33rd FICE CONGRESS &
2nd CYC WORLD CONFERENCE

FACHTAGE

 

Die parallelen Fachtage bieten Kongressteilnehmern und anderen Interessierten die Möglichkeit ein Thema weiter zu vertiefen.

Veranstaltungsort: FH Campus Wien
Fachtage 1-5: Freitag, 26. August 2016, von 09:00 – 17:00 Uhr.
Fachtag 6: Freitag, 26. und Samstag, 27. August 2016, 9:00 – 17:00



Zusatzprogramm kann im persönlichen Kongress-Anmeldekonto gebucht werden. 

KongressteilnehmerInnen können die Fachtage 1-5 mit 20% Ermäßigung und den Fachtag 6 mit 15% Ermäßigung buchen.
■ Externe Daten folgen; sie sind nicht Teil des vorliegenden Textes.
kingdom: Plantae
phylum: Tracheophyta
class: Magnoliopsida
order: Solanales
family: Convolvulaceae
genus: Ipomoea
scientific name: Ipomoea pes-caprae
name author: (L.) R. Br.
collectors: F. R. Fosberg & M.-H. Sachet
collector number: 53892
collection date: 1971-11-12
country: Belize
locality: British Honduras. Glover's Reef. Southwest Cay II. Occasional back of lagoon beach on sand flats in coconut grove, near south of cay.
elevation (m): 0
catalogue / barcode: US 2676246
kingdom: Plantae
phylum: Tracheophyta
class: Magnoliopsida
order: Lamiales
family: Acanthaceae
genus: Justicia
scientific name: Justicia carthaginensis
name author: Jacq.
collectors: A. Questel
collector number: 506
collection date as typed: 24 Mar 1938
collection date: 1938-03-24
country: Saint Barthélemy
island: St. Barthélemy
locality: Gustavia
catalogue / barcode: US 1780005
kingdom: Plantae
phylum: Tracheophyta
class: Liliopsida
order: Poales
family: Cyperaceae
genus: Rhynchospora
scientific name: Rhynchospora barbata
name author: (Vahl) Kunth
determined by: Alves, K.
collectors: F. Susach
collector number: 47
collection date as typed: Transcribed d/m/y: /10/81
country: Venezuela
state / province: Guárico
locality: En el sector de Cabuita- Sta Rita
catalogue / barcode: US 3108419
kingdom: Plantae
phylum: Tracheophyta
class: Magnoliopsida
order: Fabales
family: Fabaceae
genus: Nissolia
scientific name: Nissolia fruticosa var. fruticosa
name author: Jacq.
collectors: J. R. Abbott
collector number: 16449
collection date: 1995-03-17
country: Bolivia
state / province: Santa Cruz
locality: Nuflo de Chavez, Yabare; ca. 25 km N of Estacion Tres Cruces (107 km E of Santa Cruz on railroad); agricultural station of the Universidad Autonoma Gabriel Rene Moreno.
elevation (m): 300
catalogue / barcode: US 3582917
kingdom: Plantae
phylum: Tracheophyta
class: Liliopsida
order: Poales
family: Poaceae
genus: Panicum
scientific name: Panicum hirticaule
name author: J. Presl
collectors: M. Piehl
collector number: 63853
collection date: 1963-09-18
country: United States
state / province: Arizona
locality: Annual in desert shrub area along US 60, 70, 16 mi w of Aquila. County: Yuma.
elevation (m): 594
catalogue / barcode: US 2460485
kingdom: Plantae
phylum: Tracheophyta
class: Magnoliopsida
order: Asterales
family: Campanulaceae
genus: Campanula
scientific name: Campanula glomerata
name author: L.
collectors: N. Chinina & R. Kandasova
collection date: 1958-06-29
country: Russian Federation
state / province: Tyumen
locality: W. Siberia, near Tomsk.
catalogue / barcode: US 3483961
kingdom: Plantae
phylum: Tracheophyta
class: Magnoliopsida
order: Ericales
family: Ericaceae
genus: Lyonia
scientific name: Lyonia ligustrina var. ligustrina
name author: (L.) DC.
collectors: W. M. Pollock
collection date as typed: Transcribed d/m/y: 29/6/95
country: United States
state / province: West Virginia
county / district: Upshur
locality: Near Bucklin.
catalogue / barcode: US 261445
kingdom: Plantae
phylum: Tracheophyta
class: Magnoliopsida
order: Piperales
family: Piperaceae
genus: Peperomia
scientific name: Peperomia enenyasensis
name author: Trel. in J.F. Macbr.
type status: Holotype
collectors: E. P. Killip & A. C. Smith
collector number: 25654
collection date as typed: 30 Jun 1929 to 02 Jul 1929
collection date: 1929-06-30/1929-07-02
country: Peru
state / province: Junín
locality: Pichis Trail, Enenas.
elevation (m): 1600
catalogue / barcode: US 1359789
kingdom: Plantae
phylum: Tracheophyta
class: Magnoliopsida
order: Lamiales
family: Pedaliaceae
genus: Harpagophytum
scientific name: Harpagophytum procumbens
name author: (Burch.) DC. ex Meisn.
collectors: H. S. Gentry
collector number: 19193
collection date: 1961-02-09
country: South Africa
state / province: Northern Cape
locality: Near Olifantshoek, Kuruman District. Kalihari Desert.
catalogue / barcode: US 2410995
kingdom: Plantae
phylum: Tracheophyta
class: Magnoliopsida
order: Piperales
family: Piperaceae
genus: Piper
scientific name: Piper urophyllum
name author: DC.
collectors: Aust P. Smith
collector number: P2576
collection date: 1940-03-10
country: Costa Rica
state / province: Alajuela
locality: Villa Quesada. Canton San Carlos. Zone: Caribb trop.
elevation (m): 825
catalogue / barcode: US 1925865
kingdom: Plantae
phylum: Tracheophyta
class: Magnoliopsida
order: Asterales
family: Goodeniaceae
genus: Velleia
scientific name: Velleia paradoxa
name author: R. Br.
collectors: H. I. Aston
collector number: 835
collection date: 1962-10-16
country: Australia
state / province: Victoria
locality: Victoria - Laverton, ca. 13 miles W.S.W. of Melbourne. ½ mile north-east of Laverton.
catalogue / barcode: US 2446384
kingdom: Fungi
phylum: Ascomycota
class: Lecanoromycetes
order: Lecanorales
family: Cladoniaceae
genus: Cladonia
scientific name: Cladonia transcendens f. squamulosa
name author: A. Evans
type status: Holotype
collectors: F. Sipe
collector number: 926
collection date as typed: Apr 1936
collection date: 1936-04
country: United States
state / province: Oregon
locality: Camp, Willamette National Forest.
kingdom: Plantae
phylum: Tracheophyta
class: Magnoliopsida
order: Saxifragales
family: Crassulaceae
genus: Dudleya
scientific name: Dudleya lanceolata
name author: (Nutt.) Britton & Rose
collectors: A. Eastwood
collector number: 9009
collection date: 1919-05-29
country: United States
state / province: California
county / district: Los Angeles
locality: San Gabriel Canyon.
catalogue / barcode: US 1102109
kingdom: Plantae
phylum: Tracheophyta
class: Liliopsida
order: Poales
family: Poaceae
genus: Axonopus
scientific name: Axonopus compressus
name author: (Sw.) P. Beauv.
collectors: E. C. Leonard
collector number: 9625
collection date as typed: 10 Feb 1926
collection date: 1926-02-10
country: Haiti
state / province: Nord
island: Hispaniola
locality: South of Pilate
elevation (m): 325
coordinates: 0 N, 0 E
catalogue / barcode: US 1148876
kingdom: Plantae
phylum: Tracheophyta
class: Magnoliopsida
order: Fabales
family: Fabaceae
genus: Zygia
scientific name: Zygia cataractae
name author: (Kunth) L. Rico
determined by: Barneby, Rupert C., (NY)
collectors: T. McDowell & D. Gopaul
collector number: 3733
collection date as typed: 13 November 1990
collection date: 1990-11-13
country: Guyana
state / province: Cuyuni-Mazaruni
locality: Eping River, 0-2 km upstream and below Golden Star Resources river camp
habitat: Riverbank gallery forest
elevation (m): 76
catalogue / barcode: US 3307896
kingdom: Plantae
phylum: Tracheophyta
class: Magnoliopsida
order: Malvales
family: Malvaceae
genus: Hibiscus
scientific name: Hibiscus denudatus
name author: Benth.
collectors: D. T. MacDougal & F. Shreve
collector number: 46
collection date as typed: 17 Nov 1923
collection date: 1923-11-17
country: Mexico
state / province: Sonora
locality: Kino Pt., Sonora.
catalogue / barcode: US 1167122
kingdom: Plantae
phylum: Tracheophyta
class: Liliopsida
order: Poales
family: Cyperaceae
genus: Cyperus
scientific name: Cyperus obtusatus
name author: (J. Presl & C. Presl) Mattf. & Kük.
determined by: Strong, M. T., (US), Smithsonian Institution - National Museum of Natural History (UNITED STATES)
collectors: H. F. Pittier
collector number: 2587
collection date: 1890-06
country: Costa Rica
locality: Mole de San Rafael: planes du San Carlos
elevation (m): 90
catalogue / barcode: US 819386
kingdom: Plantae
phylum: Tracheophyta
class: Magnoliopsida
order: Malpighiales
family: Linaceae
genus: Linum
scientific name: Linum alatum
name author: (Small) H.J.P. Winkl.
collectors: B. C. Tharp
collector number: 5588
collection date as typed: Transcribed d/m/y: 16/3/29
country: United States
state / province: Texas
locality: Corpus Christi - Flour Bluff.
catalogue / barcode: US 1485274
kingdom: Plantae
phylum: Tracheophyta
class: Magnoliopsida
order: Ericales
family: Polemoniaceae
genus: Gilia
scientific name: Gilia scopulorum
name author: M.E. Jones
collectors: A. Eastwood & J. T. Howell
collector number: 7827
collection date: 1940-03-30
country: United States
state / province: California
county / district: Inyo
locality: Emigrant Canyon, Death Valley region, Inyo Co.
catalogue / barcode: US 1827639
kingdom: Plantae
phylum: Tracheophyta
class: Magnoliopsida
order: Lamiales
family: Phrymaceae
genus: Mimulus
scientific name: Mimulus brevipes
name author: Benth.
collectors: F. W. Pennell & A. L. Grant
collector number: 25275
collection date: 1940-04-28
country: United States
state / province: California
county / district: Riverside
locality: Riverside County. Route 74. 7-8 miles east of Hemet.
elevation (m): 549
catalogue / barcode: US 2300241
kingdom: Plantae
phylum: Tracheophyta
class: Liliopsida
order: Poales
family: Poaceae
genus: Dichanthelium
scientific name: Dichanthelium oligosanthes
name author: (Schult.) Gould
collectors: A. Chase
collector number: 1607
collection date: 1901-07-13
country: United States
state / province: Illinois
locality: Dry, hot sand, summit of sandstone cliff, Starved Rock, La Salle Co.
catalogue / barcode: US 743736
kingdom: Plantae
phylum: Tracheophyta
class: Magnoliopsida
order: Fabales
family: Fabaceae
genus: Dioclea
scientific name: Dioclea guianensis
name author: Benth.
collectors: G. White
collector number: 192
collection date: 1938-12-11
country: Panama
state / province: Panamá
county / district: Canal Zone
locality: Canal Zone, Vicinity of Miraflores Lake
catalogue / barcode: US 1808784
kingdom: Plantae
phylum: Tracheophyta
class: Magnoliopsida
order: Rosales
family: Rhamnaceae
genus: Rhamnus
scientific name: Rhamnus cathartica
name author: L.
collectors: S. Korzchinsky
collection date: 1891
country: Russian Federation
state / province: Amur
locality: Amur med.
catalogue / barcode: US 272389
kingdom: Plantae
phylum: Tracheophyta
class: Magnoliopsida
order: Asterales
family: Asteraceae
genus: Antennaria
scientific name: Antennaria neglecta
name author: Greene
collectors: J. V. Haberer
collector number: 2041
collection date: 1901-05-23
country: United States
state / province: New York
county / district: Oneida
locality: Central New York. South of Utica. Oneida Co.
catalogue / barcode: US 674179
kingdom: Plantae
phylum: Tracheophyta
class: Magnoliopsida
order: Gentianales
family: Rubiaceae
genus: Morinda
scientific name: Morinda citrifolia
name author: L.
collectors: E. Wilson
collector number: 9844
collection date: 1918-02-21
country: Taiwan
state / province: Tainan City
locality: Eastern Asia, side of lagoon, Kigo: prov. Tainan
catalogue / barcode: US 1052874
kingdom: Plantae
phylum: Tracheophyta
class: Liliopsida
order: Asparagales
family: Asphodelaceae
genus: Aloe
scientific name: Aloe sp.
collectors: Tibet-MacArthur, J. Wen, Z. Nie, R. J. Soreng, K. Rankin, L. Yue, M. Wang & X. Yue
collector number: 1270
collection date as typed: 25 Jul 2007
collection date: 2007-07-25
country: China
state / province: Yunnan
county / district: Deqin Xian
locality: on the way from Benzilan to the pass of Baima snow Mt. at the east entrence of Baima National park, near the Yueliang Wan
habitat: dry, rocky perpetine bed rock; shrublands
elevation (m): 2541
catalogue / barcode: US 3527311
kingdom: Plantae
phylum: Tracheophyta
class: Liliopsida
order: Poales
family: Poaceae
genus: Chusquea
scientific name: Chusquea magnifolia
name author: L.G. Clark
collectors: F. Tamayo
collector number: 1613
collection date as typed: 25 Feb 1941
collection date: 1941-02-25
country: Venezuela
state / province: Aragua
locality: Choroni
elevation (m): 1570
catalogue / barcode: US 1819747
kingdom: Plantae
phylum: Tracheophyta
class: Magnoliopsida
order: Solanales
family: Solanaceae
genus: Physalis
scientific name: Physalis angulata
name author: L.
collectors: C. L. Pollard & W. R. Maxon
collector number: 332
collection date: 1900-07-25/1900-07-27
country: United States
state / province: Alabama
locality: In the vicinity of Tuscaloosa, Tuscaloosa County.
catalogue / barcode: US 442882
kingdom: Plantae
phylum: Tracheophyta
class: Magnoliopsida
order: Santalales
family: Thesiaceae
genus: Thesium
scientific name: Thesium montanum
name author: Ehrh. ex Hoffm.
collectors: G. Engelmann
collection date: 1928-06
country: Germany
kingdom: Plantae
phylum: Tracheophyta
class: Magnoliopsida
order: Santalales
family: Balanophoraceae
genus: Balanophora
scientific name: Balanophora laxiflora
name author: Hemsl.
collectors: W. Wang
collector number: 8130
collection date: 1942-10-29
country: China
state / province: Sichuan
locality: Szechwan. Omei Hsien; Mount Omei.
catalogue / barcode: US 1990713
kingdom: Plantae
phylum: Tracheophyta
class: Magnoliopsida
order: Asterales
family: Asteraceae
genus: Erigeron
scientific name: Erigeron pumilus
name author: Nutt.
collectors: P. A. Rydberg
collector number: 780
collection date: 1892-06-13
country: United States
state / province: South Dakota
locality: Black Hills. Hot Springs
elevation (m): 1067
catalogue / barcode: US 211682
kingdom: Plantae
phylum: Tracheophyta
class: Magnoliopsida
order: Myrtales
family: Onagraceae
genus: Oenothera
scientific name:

Begrenzte Teilnehmerzahl. Im Preis inkludiert: Teilnahmegebühr, Mittagessen und Kaffeepausen.

 

Fachtag 1: Traumapädagogik. Chancen und Möglichkeiten für pädagogische Handlungsfelder

Fachtag 2: Networking 2.0 Ankerland: Spezifische und praktische Erfahrungen und Methoden für traumapädagogisch und traumapsychologisch fundierte Netzwerkarbeit Findet nicht statt.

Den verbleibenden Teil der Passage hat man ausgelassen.